Issue: Pedestrian injuries

In Canada, 21 children ages 0 to 14 years were killed in pedestrian incidents in 2020. On average, there are about 1,000 child pedestrian injuries each year.

Problem: Speeding and pedestrian safety

Unfortunately, speeding is common in Canada. Speeding is a contributing factor in one in four fatal crashes on Canadian roadways.

According to a 2023 national survey of driving-age Canadians conducted by Parachute and Ipsos:

  • 86 per cent perceive that exceeding the speed limit in a school zone is dangerous.
  • 80 per cent would like an increased focus on catching unsafe drivers.
  • More than half say they’ve felt unsafe as a passenger because of the driver’s speed.
  • Half of drivers say they’ve been ticketed for speeding.

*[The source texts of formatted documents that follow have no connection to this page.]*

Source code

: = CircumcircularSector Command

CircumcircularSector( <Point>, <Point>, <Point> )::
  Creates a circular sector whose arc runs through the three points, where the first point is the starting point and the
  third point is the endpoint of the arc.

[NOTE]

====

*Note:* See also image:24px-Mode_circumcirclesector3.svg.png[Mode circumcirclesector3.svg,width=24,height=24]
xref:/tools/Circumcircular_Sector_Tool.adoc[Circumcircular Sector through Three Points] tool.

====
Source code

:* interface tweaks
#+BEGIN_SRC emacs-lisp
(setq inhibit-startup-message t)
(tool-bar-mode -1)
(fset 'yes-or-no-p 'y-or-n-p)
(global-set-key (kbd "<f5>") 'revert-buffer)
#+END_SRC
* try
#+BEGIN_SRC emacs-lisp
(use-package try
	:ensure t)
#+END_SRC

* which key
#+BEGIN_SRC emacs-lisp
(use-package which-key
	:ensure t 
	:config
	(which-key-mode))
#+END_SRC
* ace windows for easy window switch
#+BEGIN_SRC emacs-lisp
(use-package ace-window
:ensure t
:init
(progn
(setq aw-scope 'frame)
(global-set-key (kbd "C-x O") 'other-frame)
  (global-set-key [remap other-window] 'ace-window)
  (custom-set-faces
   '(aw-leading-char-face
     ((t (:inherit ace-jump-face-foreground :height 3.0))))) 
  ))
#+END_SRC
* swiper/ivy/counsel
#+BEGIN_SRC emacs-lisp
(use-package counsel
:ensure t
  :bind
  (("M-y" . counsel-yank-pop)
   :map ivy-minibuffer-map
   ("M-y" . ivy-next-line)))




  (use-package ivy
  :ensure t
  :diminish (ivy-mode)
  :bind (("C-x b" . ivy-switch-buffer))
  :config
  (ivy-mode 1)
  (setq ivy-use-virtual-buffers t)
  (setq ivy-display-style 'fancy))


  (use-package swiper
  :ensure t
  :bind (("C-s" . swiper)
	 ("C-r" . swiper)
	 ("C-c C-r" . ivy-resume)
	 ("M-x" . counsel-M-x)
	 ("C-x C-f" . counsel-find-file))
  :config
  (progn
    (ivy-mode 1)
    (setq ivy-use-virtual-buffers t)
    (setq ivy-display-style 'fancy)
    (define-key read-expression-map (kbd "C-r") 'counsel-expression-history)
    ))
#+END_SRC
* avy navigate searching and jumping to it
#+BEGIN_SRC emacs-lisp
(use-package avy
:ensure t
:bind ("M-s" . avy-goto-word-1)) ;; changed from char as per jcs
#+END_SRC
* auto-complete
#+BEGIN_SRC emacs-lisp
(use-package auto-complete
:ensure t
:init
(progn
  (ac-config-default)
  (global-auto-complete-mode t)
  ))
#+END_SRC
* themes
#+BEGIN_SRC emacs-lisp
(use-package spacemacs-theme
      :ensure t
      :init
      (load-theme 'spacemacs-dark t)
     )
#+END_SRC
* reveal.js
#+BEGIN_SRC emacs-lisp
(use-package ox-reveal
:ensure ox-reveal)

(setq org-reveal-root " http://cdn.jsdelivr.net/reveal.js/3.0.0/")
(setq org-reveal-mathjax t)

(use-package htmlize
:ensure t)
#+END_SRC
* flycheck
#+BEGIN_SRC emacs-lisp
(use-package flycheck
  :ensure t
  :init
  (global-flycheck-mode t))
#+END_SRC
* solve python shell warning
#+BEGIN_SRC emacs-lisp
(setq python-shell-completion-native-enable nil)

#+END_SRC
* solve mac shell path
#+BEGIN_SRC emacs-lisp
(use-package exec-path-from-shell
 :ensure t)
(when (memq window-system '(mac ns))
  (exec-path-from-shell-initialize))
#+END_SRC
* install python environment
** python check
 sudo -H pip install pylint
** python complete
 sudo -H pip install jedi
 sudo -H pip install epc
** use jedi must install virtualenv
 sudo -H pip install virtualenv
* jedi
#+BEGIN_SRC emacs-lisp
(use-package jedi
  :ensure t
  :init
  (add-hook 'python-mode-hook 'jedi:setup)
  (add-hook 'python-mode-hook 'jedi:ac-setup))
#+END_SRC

Children are twice as likely to be struck by a car in areas with speed limits over 50 km/h. 

A pedestrian struck by a car travelling at 50 km/h is almost six times more likely to be killed than a pedestrian struck at 30 km/h.

Solution: Speed reduction

Changing physical environments

Physical changes or barriers can discourage speeding and have a significant impact on the number and severity of pedestrian-related crashes.

Traffic calming measures reliably reduce pedestrian injury. Traffic calming measures include:

  • Speed bumps
  • Road narrowing
  • Adding pedestrian islands or curb extensions (bulbouts)

Communities more conducive to walking have fewer pedestrian injuries. These communities have environments that promote walking by making routes attractive (e.g., trees and trails) and safe (e.g., sidewalks and crosswalks).

Increased pedestrian numbers also heighten driver awareness, which can result in speed reduction and fewer pedestrian injuries.

Recent studies have shown that trees also reduce speed. They shield pedestrians from moving into traffic, while clearly defining the roadway edge. Tree-lined streets can help drivers to visually assess, and consequently reduce, their speed.

Changing attitudes and behaviours

Drivers cannot accurately determine their own speed while they are driving and, as a consequence, may not slow down when they see people.

Alerting drivers when they are speeding can be very useful. According to Transport Canada, 72 per cent of Canadian drivers endorse roadside warning signs that tell them when they are speeding. A combination of speed cameras and fines can enforce speed limits in residential areas and school zones.

One study found that when warning signs, cameras and police are in place, the number of vehicles travelling more than 10 km/h over the speed limit dropped by 62 per cent.


Automated speed enforcement (ASE) systems, such as speed cameras, are proving to be an effective strategy for speed reduction. Research demonstrates that ASE systems:

  • Reduce speed by up to 14 km/h. ASE systems reduce speed in both low-speed settings, such as school-zones, and high-speed settings, such as highways.
  • Reduce motor vehicle crashes in the area of the camera by up to 50 per cent and reduce serious and fatal injury by up to 44 per cent.
  • Are a cost-effective intervention, with cost to benefit ratios exceeding 10:1.